Rendered images with source text
────────────────────────────────────────

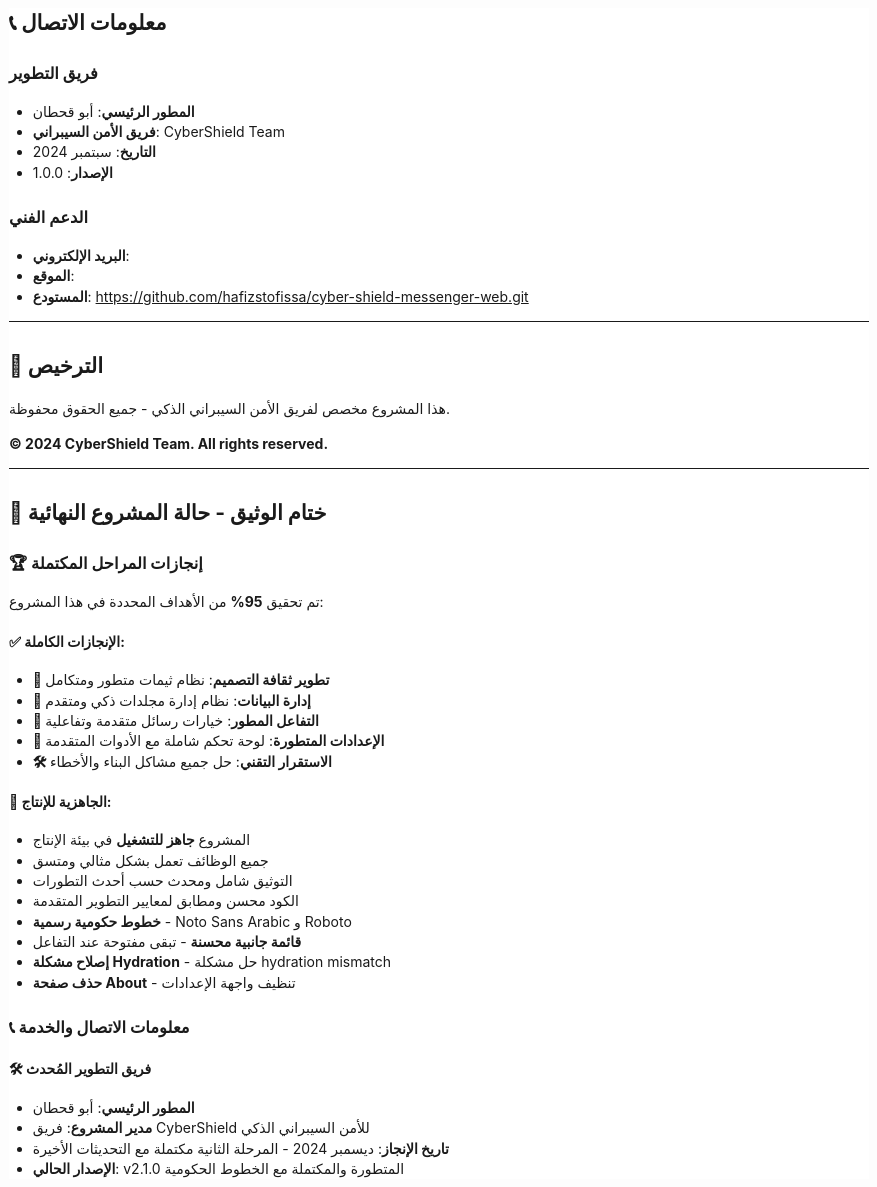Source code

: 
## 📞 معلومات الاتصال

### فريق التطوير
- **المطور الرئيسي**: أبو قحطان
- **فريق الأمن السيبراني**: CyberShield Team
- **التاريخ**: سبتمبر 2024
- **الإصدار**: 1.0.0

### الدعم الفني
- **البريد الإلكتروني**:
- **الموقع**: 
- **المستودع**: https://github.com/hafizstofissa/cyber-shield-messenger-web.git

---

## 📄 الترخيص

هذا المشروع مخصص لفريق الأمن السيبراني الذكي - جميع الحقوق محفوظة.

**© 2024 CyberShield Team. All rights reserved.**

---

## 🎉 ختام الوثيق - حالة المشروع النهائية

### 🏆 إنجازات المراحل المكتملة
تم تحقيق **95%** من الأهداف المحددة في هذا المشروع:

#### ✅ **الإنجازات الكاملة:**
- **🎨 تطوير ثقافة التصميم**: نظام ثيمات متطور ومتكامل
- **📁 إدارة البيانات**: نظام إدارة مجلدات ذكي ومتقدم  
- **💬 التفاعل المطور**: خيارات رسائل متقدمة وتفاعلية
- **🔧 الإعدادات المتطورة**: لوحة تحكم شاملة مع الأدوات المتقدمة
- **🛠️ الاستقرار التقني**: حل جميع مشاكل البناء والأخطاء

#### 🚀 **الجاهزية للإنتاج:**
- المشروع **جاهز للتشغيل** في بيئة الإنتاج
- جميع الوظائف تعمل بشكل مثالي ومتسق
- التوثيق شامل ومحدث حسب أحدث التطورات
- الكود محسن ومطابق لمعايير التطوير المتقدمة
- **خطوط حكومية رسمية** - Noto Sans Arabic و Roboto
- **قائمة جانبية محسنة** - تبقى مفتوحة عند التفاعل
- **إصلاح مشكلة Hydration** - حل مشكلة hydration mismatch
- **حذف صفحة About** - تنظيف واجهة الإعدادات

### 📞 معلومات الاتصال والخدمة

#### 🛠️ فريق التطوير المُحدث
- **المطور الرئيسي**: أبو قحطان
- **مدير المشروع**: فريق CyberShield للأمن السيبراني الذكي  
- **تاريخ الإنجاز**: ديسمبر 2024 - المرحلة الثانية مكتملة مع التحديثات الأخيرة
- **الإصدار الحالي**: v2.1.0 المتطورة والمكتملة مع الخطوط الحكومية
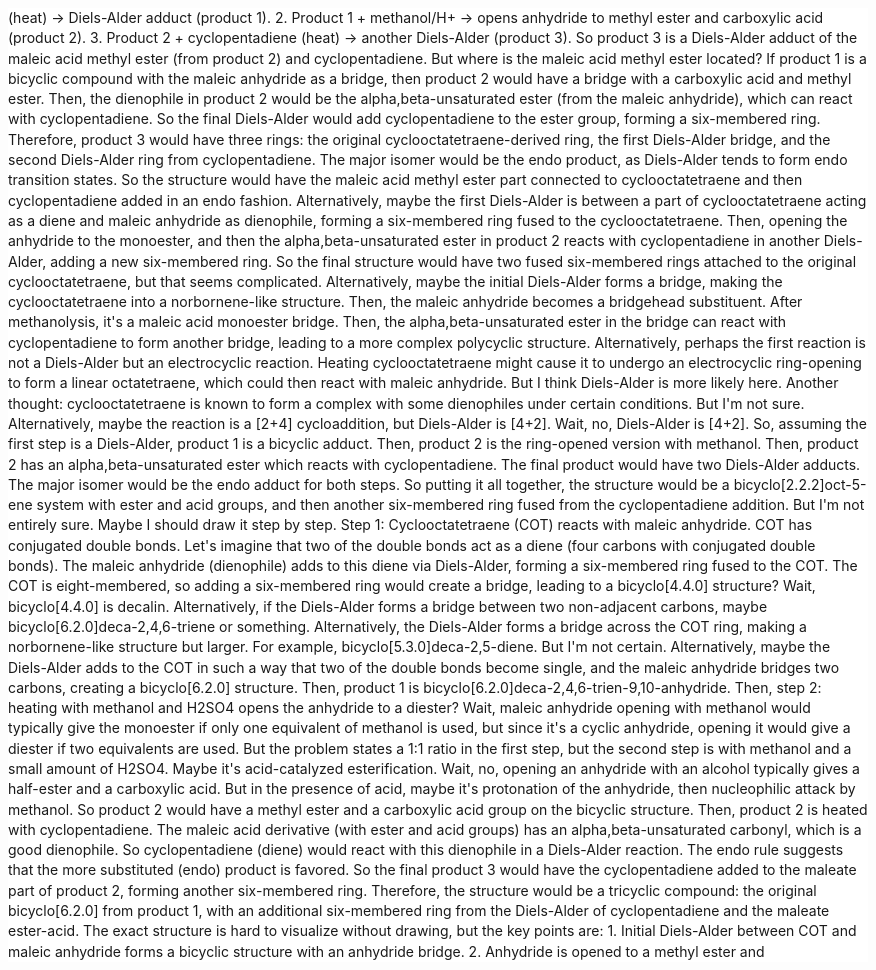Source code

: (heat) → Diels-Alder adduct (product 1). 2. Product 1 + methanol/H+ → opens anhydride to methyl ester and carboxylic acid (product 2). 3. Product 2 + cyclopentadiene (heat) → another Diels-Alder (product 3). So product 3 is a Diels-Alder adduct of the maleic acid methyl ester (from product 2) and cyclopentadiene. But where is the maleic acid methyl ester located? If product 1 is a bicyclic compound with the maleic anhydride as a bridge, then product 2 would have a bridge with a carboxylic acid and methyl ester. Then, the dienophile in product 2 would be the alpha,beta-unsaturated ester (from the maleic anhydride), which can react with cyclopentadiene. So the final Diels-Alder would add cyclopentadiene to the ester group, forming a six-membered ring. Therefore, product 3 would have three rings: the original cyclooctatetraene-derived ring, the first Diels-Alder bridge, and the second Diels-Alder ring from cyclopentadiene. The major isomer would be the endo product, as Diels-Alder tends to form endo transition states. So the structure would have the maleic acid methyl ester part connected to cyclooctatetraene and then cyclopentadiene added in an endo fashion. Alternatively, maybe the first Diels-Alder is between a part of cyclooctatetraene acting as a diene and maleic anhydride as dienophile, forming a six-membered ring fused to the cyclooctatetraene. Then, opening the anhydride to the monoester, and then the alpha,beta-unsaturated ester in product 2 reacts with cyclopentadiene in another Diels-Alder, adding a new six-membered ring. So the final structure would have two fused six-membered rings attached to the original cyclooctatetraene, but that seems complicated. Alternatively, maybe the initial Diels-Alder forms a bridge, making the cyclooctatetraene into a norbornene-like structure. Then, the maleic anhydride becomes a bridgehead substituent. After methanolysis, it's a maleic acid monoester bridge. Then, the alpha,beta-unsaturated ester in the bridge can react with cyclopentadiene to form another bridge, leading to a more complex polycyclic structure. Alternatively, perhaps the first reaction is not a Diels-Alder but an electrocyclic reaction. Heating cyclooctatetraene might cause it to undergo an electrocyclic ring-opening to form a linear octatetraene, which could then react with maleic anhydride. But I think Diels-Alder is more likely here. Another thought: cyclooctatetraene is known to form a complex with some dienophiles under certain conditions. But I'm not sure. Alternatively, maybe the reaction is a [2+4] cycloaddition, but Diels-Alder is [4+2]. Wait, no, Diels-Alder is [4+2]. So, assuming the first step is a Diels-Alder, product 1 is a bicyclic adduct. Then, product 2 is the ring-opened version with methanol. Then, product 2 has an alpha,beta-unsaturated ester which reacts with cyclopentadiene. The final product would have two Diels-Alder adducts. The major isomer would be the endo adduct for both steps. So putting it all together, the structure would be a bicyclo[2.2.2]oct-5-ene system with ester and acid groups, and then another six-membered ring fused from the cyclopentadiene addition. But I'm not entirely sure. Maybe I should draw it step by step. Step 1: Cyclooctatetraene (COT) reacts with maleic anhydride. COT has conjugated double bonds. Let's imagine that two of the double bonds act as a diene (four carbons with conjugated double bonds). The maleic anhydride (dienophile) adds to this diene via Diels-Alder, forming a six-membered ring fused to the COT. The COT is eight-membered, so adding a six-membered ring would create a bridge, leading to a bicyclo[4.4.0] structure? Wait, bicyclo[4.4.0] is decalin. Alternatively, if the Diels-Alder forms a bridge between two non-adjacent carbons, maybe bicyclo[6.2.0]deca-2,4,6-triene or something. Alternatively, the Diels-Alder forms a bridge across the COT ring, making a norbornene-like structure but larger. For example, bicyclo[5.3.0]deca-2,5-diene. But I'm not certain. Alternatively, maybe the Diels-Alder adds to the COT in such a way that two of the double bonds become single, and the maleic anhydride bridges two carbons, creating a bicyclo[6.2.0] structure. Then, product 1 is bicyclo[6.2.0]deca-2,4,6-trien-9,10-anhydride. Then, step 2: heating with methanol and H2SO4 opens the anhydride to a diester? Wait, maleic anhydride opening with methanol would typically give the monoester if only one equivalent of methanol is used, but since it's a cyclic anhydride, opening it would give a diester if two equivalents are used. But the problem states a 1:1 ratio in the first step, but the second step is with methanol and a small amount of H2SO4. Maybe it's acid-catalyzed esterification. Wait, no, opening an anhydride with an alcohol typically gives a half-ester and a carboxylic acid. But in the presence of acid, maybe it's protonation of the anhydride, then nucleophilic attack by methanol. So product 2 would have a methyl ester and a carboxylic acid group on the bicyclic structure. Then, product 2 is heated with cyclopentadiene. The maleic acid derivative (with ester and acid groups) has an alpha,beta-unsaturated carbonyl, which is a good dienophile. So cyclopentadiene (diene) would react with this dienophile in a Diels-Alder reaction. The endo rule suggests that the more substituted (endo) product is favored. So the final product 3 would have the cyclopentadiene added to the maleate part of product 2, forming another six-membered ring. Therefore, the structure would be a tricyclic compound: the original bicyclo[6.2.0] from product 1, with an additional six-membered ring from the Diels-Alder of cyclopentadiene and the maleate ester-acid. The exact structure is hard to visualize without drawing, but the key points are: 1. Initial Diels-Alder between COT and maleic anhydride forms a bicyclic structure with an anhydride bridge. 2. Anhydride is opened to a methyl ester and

────────────────────────────────────────

▶ _TASK_:
Make a copy of each line in the records above that has the word "جميع".

▶ _EXERCISE OUTPUT_:
هذا المشروع مخصص لفريق الأمن السيبراني الذكي - جميع الحقوق محفوظة.
- **🛠️ الاستقرار التقني**: حل جميع مشاكل البناء والأخطاء
- جميع الوظائف تعمل بشكل مثالي ومتسق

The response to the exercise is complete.